DOCUMENT =>
--------------------------------------------------
The controller 100 consists of three modules: closed-loop air/fuel control processor 116, a non-volatile memory module 118, and a cylinder synchronous fueling system 120. The IHEGO sensor 113 is connected to the air/fuel control processor 116 via a communication line 130. These modules function together to produce control signals which are applied to actuate fuel injectors indicated generally at 122. Each of the fuel injectors 122 is operatively connected to a fuel pump 124 and physically integrated with an internal combustion engine depicted within the dotted circle 126. The fuel injectors 122 are of conventional design and are positioned to inject fuel into their associated cylinder in precise quantities.
These modules are preferably implemented by available integrated circuit micro-controller and memory devices operating under stored program control. Suitable micro-controllers are available from a variety of sources and include the members of the Motorola 6800 family of devices which are described in derail in Motorola's Micro-controller and Micro-processor families. Volume 1 (1988). published by Motorola. Inc. Micro-controller Division, Oak Hill, Tex. The fuel injection signals are timed by processing event signals from one or more sensors (as illustrated by the tachometer 112 in FIG. 1) which may be applied to the micro-controller as interrupt signals. These signals include signals which indicate crankshaft position, commonly called PIPS (Piston Interrupt Signals), which are typically applied to the microprocessor's interrupt terminal (not shown) to execute interrupt handling routines which perform time critical operations under the control of variable stored in memory. By accumulating the interrupt signals, numerical values indicating crankshaft rotation can be made available to the adaptive fuel control system to be discussed.
--------------------------------------------------
DATASET CONTENT =>
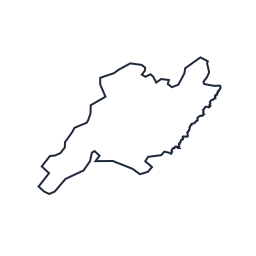 outline of Kochkor, Naryn, Kyrgyzstan, rotated 128°
{"feature_id": "92254566B91475700804664", "entity_name": "Kochkor", "entity_type": "district", "adm_level": 2, "iso_a3": "KGZ", "parent_name": "Kyrgyzstan", "parent_adm1": "Naryn", "projection": "mercator", "projection_center": [75.232, 42.072], "detail": "fine", "context": "isolated", "style": "outline", "palette": "slate", "viewbox_px": 256, "rotation_deg": 128, "n_neighbors": 0, "source": "geoboundaries", "source_scale": "gbopen_adm2", "svg_char_len": 3583}
<svg xmlns="http://www.w3.org/2000/svg" viewBox="0 0 256 256"><g transform="rotate(128 128 128)"><path d="M39.0,80.2L38.0,81.5L39.0,82.8L41.5,85.7L43.7,89.6L46.2,94.6L46.4,95.4L45.1,96.9L43.0,97.1L39.8,97.0L38.2,97.3L34.6,98.2L33.1,99.5L32.3,100.6L28.8,105.0L27.5,105.9L26.3,106.2L27.8,114.4L45.6,119.7L50.3,117.2L62.8,115.0L68.7,118.4L68.9,123.7L65.0,125.3L69.0,132.0L74.8,133.7L72.0,139.8L71.8,143.3L76.9,145.8L77.5,149.9L72.7,150.0L69.9,151.5L69.9,152.1L69.9,156.1L70.1,156.5L75.7,166.0L88.0,171.3L93.4,172.8L105.5,180.8L110.7,176.9L117.2,165.0L133.0,171.4L139.6,166.5L146.3,164.2L149.3,163.8L160.8,170.3L166.0,169.4L178.0,168.9L182.3,165.8L189.3,165.8L194.3,168.4L198.3,172.3L211.4,172.3L212.2,162.4L229.2,162.4L229.7,154.9L228.5,149.5L223.2,146.6L206.5,145.9L188.9,136.9L177.5,137.5L169.7,141.3L166.8,140.2L167.3,133.4L174.1,133.2L163.4,119.7L157.4,99.4L157.1,90.2L150.4,85.4L144.0,85.0L143.6,93.9L138.3,94.4L129.0,85.1L124.2,84.8L122.3,80.6L121.7,78.2L121.3,78.4L120.9,78.4L120.7,78.3L120.1,78.5L119.7,78.5L119.7,79.2L119.3,79.4L119.1,79.7L118.6,79.9L118.0,79.9L117.7,80.1L117.3,79.9L116.7,80.0L116.0,80.0L115.6,79.4L115.5,79.1L115.3,78.9L115.1,78.9L114.9,79.2L114.6,79.4L114.1,79.4L113.7,79.4L113.3,79.0L113.1,78.7L112.8,78.5L112.9,77.6L112.6,77.3L112.8,77.0L113.1,76.9L113.1,76.4L112.9,76.1L112.6,75.8L112.1,75.2L112.0,75.6L111.8,75.8L111.5,76.0L110.9,76.4L109.7,77.9L109.2,78.1L108.6,77.6L108.3,78.0L108.0,78.1L107.5,78.3L107.2,78.1L107.0,77.9L106.4,78.0L106.2,78.3L105.4,78.5L104.9,78.8L104.4,78.6L103.9,78.2L103.5,77.8L103.3,77.8L103.0,77.8L102.6,78.1L102.4,78.5L102.0,78.5L101.9,78.9L101.7,79.2L101.4,79.4L101.1,79.4L100.9,79.3L100.5,79.1L100.5,78.9L100.1,78.6L100.0,78.4L99.8,77.9L99.5,77.6L99.1,77.1L98.7,76.7L98.8,76.6L98.2,76.2L97.9,75.8L97.4,76.3L97.1,76.4L96.9,76.4L96.3,77.2L95.8,77.4L95.6,77.9L95.3,78.2L95.1,78.5L94.6,78.4L94.2,78.5L94.0,78.4L93.7,78.6L93.3,78.4L93.0,78.3L92.9,78.5L92.5,78.5L92.3,78.6L92.0,78.8L91.4,78.7L90.8,78.9L90.6,79.0L90.2,79.3L89.8,79.8L89.5,79.7L89.1,79.7L88.6,80.1L88.2,80.4L87.8,80.2L87.4,80.2L87.1,80.2L86.7,79.9L86.4,80.3L85.7,80.5L85.1,80.2L84.8,79.7L83.9,79.2L83.2,78.5L82.8,78.6L82.0,78.6L81.6,78.7L80.9,78.6L80.4,78.4L80.3,78.2L80.2,78.2L79.7,77.9L78.9,78.0L78.2,78.8L78.2,79.0L77.5,79.3L77.2,79.2L77.0,79.3L76.9,79.4L76.4,79.3L76.1,79.2L75.8,79.3L75.6,79.3L75.1,79.2L74.9,79.1L74.5,78.8L74.4,78.7L73.8,78.4L73.7,78.4L73.4,78.0L73.2,77.4L72.3,77.2L72.0,76.7L71.6,76.9L71.3,76.9L70.5,76.6L70.5,77.0L70.0,77.3L70.0,77.6L70.0,77.8L69.8,78.0L69.5,78.1L69.4,78.4L68.6,78.8L68.3,78.8L68.2,79.3L67.6,79.8L67.5,80.0L67.2,79.8L66.7,79.8L66.2,79.9L65.1,79.7L64.9,80.0L64.6,80.0L64.3,80.1L64.0,80.1L63.7,79.9L63.1,79.6L62.8,79.1L62.6,78.6L61.9,77.8L62.0,77.4L62.0,77.0L61.7,76.8L61.3,76.7L60.9,76.7L60.2,76.6L59.9,76.6L59.8,77.7L59.7,78.0L59.3,78.1L58.9,78.1L58.7,78.0L58.4,78.0L58.1,78.3L57.7,78.4L57.6,78.6L57.4,79.3L56.3,79.6L55.3,79.6L54.9,79.4L53.7,78.7L53.5,78.8L53.2,78.6L53.0,78.3L52.0,78.0L51.9,78.1L51.7,78.2L51.3,78.0L51.1,77.7L50.8,77.5L50.6,78.2L50.4,78.4L50.0,78.5L49.6,78.5L49.6,78.8L49.4,79.1L48.7,79.3L48.2,79.4L47.9,79.3L47.8,79.1L47.7,79.1L47.5,78.9L47.5,78.7L47.4,78.7L47.1,78.5L46.8,78.3L46.5,78.6L46.2,78.7L46.0,78.8L45.9,79.0L45.7,79.0L45.7,78.9L45.3,78.9L45.1,79.0L44.9,79.0L44.7,79.3L44.6,79.6L44.3,79.6L44.2,79.6L43.9,79.5L43.8,79.3L43.6,79.3L43.6,79.2L43.3,79.2L43.2,79.5L43.0,79.8L42.9,79.8L42.7,79.7L42.3,79.6L42.2,79.4L41.9,79.4L41.7,79.5L41.4,79.6L41.1,79.6L40.9,79.6L40.7,79.6L40.5,79.4L40.3,79.5L40.2,79.6L39.9,79.7L39.5,79.8L39.3,79.8L39.0,80.2Z" fill="none" stroke="#1e293b" stroke-width="2"/></g></svg>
--------------------------------------------------
CHALLENGE => Update the stretch of the fuel controller description from "The controller 100" through "in precise quantities.", putting "high-pressure fuel pump" in place of "fuel pump". Work only from the fuel controller description.

OUTPUT FOR THIS EXERCISE =>
The controller 100 consists of three modules: closed-loop air/fuel control processor 116, a non-volatile memory module 118, and a cylinder synchronous fueling system 120. The IHEGO sensor 113 is connected to the air/fuel control processor 116 via a communication line 130. These modules function together to produce control signals which are applied to actuate fuel injectors indicated generally at 122. Each of the fuel injectors 122 is operatively connected to a high-pressure fuel pump 124 and physically integrated with an internal combustion engine depicted within the dotted circle 126. The fuel injectors 122 are of conventional design and are positioned to inject fuel into their associated cylinder in precise quantities.